• Task objective:
Reproduce the stretch of the material from the line containing "Этап 1. Банк" through the line containing "Abdul Mannan Ra", substituting "Шаг" for "Этап" and leaving every other character intact. Omit the pictures.

• Supplied data:
########################################

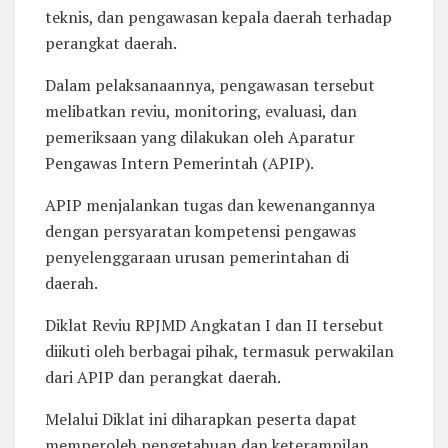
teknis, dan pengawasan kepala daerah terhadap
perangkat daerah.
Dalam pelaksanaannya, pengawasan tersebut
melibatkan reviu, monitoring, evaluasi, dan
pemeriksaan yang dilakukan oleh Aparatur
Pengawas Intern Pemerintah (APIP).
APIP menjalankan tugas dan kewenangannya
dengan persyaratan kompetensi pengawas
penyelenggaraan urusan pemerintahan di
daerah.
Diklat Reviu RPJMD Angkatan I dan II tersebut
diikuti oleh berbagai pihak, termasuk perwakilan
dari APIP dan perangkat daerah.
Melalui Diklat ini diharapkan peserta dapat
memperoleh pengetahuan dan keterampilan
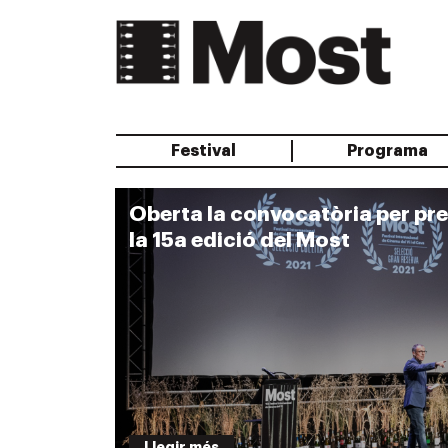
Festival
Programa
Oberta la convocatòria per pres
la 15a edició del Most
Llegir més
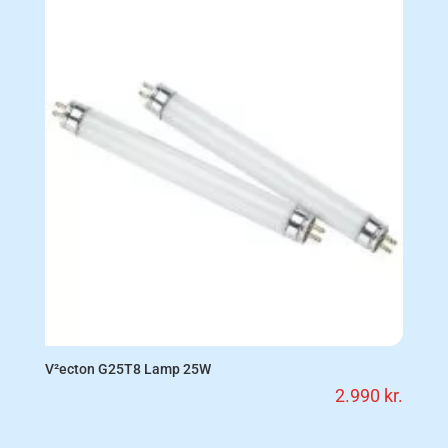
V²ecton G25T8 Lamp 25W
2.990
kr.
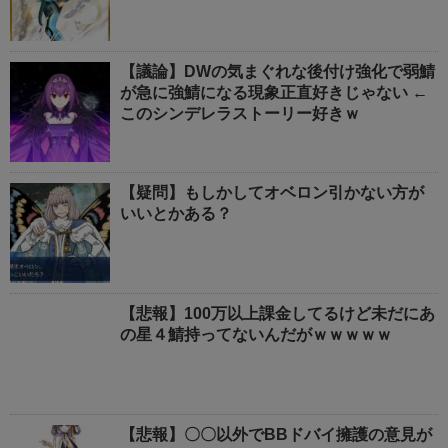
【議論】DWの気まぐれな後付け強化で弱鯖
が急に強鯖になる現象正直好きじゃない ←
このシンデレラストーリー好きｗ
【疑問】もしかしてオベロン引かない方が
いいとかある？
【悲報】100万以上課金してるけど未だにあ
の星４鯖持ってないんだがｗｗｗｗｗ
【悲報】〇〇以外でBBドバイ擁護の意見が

########################################

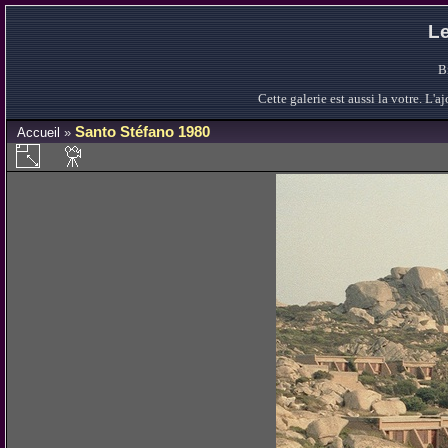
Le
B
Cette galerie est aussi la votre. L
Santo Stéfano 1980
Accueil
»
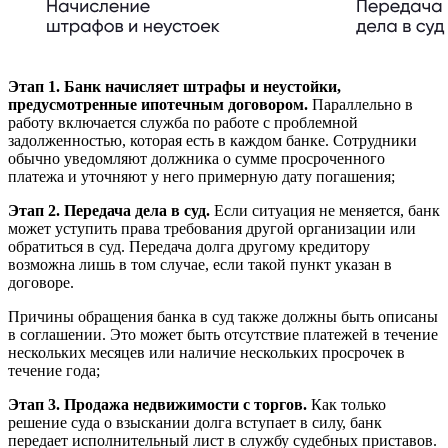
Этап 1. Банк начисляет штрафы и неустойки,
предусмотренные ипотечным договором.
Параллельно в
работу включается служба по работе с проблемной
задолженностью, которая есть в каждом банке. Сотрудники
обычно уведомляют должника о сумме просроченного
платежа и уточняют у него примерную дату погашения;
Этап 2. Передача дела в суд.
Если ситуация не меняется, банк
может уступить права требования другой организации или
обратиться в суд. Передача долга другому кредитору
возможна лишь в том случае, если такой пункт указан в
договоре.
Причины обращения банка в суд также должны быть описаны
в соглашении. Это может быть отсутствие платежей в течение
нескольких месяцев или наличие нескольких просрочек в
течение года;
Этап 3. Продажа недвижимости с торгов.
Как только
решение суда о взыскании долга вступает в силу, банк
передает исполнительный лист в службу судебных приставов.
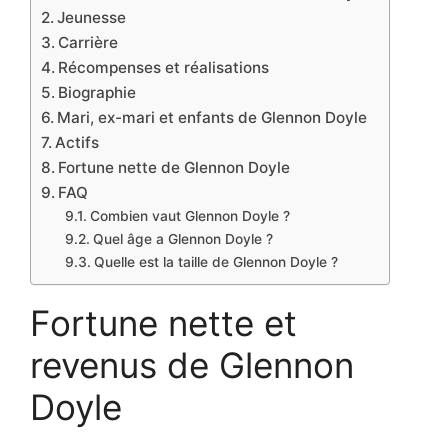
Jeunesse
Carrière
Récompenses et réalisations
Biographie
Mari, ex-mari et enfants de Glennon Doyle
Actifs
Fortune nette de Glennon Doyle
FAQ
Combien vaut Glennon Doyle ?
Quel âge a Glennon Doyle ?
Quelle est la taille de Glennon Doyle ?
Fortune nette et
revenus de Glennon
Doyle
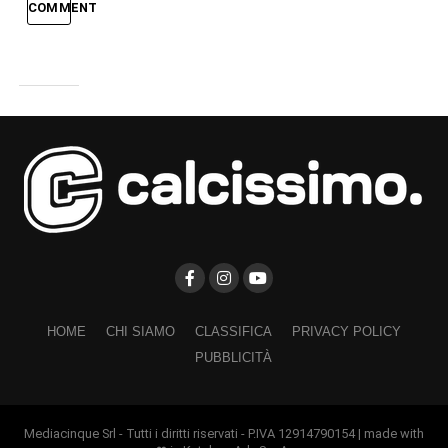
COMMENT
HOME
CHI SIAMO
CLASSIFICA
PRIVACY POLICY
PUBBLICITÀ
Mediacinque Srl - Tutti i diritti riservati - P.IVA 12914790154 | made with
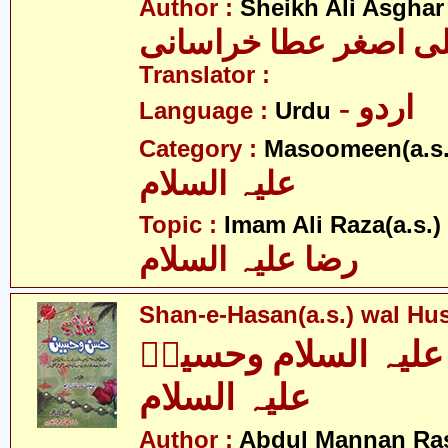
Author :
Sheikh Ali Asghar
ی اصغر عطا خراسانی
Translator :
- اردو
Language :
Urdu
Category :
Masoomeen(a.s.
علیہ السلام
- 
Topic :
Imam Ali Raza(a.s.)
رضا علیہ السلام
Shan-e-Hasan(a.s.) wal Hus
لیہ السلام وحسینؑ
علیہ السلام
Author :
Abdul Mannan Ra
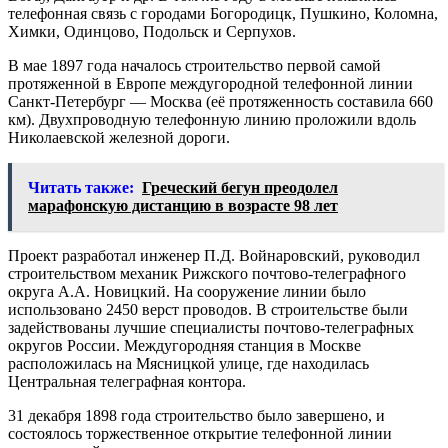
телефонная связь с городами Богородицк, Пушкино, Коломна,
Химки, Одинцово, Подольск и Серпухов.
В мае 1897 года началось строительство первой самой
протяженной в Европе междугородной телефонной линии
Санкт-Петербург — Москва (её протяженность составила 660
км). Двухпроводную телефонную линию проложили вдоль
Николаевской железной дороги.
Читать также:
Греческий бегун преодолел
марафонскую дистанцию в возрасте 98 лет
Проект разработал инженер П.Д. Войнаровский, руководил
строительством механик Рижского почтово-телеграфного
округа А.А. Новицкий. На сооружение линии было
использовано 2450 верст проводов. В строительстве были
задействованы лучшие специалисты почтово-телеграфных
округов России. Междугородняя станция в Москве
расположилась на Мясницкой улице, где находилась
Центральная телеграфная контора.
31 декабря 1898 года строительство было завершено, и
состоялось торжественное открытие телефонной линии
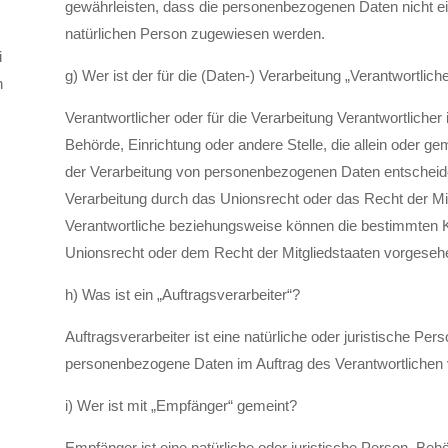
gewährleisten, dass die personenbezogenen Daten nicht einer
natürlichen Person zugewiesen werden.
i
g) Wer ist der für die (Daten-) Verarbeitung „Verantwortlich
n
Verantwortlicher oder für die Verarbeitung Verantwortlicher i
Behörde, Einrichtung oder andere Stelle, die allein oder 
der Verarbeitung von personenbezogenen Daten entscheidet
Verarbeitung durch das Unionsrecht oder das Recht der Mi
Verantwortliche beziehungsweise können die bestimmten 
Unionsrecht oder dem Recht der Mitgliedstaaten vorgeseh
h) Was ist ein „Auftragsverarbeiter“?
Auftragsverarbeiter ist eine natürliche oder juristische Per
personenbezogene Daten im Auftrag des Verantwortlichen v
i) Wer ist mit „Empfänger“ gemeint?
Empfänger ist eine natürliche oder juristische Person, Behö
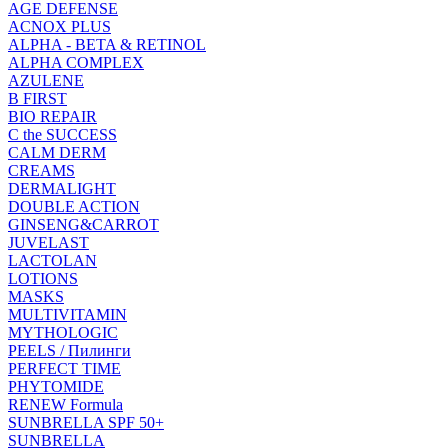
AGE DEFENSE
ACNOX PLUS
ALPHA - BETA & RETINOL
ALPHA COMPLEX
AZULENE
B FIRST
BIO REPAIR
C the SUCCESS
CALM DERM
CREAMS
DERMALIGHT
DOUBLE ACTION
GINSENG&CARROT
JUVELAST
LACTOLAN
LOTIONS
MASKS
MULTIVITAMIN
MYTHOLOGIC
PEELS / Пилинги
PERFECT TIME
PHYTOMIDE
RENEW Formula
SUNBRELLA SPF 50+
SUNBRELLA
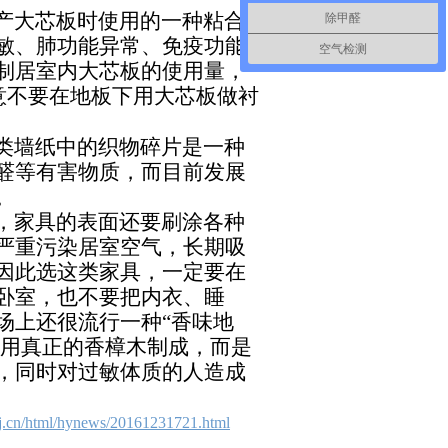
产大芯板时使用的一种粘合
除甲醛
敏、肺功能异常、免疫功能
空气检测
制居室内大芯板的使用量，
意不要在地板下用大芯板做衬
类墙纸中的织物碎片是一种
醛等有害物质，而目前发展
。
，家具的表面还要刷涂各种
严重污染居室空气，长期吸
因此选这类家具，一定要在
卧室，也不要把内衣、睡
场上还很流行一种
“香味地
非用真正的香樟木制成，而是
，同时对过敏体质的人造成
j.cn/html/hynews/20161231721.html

########################################

• Exercise result:
Шаг 1. Банк начисляет штрафы и неустойки,
предусмотренные ипотечным договором.
Параллельно в
работу включается служба по работе с проблемной
задолженностью, которая есть в каждом банке. Сотрудники
обычно уведомляют должника о сумме просроченного
платежа и уточняют у него примерную дату погашения;
Шаг 2. Передача дела в суд.
Если ситуация не меняется, банк
может уступить права требования другой организации или
обратиться в суд. Передача долга другому кредитору
возможна лишь в том случае, если такой пункт указан в
договоре.
Причины обращения банка в суд также должны быть описаны
в соглашении. Это может быть отсутствие платежей в течение
нескольких месяцев или наличие нескольких просрочек в
течение года;
Шаг 3. Продажа недвижимости с торгов.
Как только
решение суда о взыскании долга вступает в силу, банк
передает исполнительный лист в службу судебных приставов.
Jeunesse
Carrière
Récompenses et réalisations
Biographie
Mari, ex-mari et enfants de Glennon Doyle
Actifs
Fortune nette de Glennon Doyle
FAQ
Combien vaut Glennon Doyle ?
Quel âge a Glennon Doyle ?
Quelle est la taille de Glennon Doyle ?
Fortune nette et
revenus de Glennon
Doyle
COMMENT
HOME
CHI SIAMO
CLASSIFICA
PRIVACY POLICY
PUBBLICITÀ
Mediacinque Srl - Tutti i diritti riservati - P.IVA 12914790154 | made with
Author :
Sheikh Ali Asghar
ی اصغر عطا خراسانی
Translator :
- اردو
Language :
Urdu
Category :
Masoomeen(a.s.
علیہ السلام
- 
Topic :
Imam Ali Raza(a.s.)
رضا علیہ السلام
Shan-e-Hasan(a.s.) wal Hus
لیہ السلام وحسینؑ
علیہ السلام
Author :
Abdul Mannan Ra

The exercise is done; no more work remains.